All Of Me
"Facets" Plot Summary:
Jadzia asks her friends to take on the personalities of Dax's past hosts for a Trill rite of closure. She bonds with suddenly maternal Kira and shudders from a violent Sisko who has taken on the personality of an unstable murderer. But once Odo gets Curzon inside him, he doesn't want the ritual to end. Only when Jadzia confronts her mentor and he reveals that he was in love with her can she bring all the personalities back into herself.
One of the finest Dax episodes we've ever seen unfortunately unravels what little Trill history we know. On The Next Generation, symbionts overwhelmed the personalities of their hosts; we knew only Odan, not the man or the woman who contained the knowledge and personality of the ancient being. Now it seems that symbionts are so completely separate that one former personality embedded therein can hide a great secret from a later host.
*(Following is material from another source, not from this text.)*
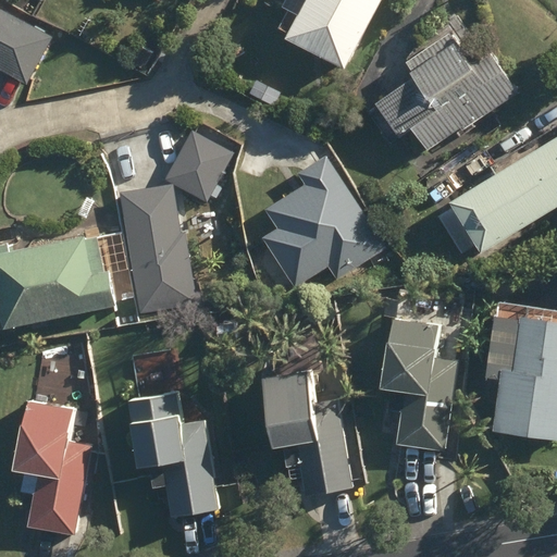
[(302,0),(284,36),(345,69),(381,0),(302,0)]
It's cool to see more of the deadly Joran, but I don't understand what Dax has left to resolve with him, and I'm flabbergasted by the twist in her relationship with Curzon, whose memories she shares frequently enough to reminisce with Sisko about them.
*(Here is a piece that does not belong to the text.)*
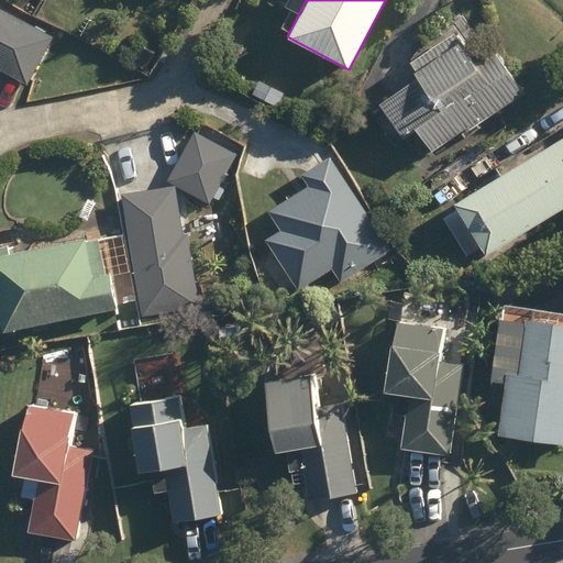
[(55,34),(0,4),(0,66),(29,83),(55,34)]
I understand the writers needed a gimmick to show us the previous Dax personalities by manifesting them externally -- I'm not sure how well Terry Farrell could have performed so many different personalities, and it might have gotten boring to see her try, rather than to see, say, Quark taken over by a sensitive woman. So it's great fun to see what happens to Odo when he's taken over by a guy who loves wine, women and song, and doesn't really ever want to die. Sure, it's sort of pathetic that such people still exist in the 24th century, but it's also sort of comforting. Because Odo is so malleable to begin with, Curzon adapts to his shapeshifting properties and actually merges with him. Rene Auberjonois obviously has a blast acting drunk and changing his clothes Q-style, and it's delightful to watch.